Wirkung ohne Ruhmsucht: Warum das Marketing-Gesabbel über Reichweiten, Leads und Zielgruppen nervt

Werbebotschaften sind selten geil

Die tägliche Begriffshuberei mit 50 oder 60 verschiedenen Definitionen für Social Media und Online-Marketing bringt nicht nur den Kommunikationsexperten Frank Michna auf die Palme. Da werden Worte atomisiert, pulverisiert und wieder zusammen gebaut:

Es dominiert eine recht merkwürdige Geisteshaltung in Unternehmen, die Michna treffend zusammenfasst:

“Schalten Sie mal wieder eine PR, um die Verkaufszahlen nach oben zu bringen. Wir brauchen bessere Werte für den Vertrieb. Platzieren Sie mal einen Artikel, damit unsere Außendienstler Futter bekommen. Sie bringen mir jetzt mehr Clippings, damit wir gegenüber dem Produktmanagement besser dastehen. Ich will den Chef mit einem Porträt auf Seite 5 der Wirtschaftswoche sehen, nur dann erreichen wir über unsere Marketingabteilung die potenziellen Geschäftskunden – alles andere ist Firlefanz.”

Das Ergebnis sei schon bei vielen großen PR-Agenturen zu betrachten, die sich aus einer Mischung von Verkauf und Promotion mit Restbeständen von tatsächlicher PR positionieren.

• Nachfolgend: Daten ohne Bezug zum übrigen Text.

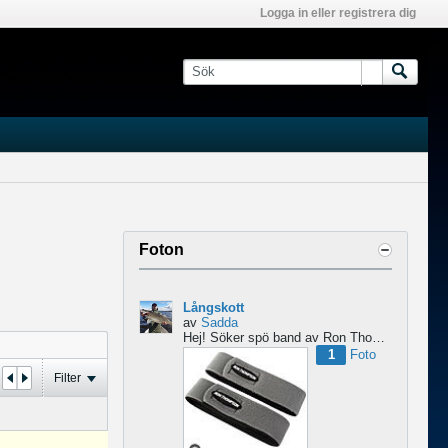
Logga in eller registrera dig
Foton
Långskott
av
Sadda
Hej!
Söker spö band av Ron Thompson. Är de bara i hyfsat skick så köper jag gärna ett par....
1
Foto
Filter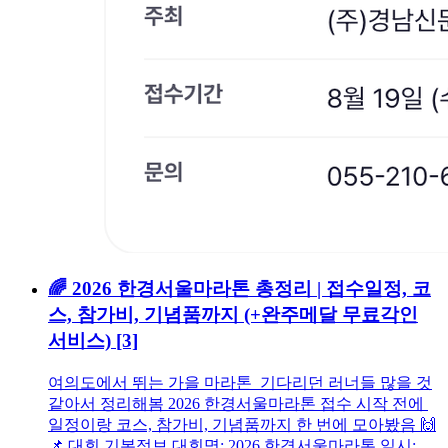
🌈 2026 한경서울마라톤 총정리 | 접수일정, 코
스, 참가비, 기념품까지 (+완주메달 무료각인
서비스)
[3]
여의도에서 뛰는 가을 마라톤 기다리던 러너들 많을 것
같아서 정리해봄 2026 한경서울마라톤 접수 시작 전에
일정이랑 코스, 참가비, 기념품까지 한 번에 모아봤음 🙌
📌 대회 기본정보 대회명: 2026 한경서울마라톤 일시: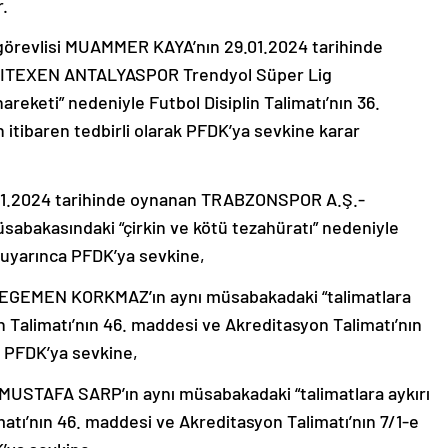
r.
evlisi MUAMMER KAYA’nın 29.01.2024 tarihinde
TEXEN ANTALYASPOR Trendyol Süper Lig
reketi” nedeniyle Futbol Disiplin Talimatı’nın 36.
itibaren tedbirli olarak PFDK’ya sevkine karar
1.2024 tarihinde oynanan TRABZONSPOR A.Ş.-
abakasındaki “çirkin ve kötü tezahüratı” nedeniyle
i uyarınca PFDK’ya sevkine,
EGEMEN KORKMAZ’ın aynı müsabakadaki “talimatlara
in Talimatı’nın 46. maddesi ve Akreditasyon Talimatı’nın
k PFDK’ya sevkine,
STAFA SARP’ın aynı müsabakadaki “talimatlara aykırı
matı’nın 46. maddesi ve Akreditasyon Talimatı’nın 7/1-e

Gleichzeitig gebe es immer weniger PR-Fachleute, die gut schreiben können, die jemanden mitnehmen und in der Lage sind, relevante Informationen aufzubereiten – ohne Schönwetter-Botschaften und aseptisch gestylte Fotos oder Videos.

“Dann klatscht man obendrauf noch die digitale Social Media-Sauce, nennt das Ganze Content Marketing und kommt mit der Stirnlampe vor dem Kopf bei einer Customer Journey hinten raus”, so Michna.

Malen nach Zahlen

Verfeinert wird der Brei mit Storytelling-Zutaten und Controlling-Werten aus der Rubrik “Malen nach Zahlen”. Das Lead-Generierungs-Conversion-Rate-Reichweiten-Geschwalle packt man dann in bunte Excel-Tabellen. Die werden meistens ausgedruckt, in heiligen Ordnern abgeheftet und danach in heiligen Schränken aufbewahrt, schließlich könnte der Unternehmensboss ja mal nachfragen, ob man auf das Konto des Unternehmenserfolgs eingezahlt hat.

Mit der pseudo-rationalen Controlling-Huberei verliere man die ganze Leichtigkeit, die das Mitmach-Web bietet.

“Wir verspielen viele Möglichkeiten im Social Web, weil wir uns in Definitionen von irgendwelchen Begriffen aufhängen”, meint Michna.

Lead- und Adressgewinnung, Mailingaktionen und Reichweiten-Gepupse prägen leider immer noch das Denken von vielen Marketing-Managern, auch wenn sie sich in der Öffentlichkeit gerne als Social Web-Versteher inszenieren.

Vielleicht sollten sich die Einweg-Kommunikatoren dennoch mit einer Frage beschäftigen, die der Unternehmensberater Nicolas Clasen im brandeins-Streitgespräch mit dem Targeting-Spezialisten Stephan Noller gestellt hat: Woher komme der Hass auf die Onlinewerbung?

Die meisten Banner seien hässlich und nervig. Das habe nichts mit der Anmutung einer Print-Anzeige zu tun und auch nicht mit dem Humor eines Werbespots.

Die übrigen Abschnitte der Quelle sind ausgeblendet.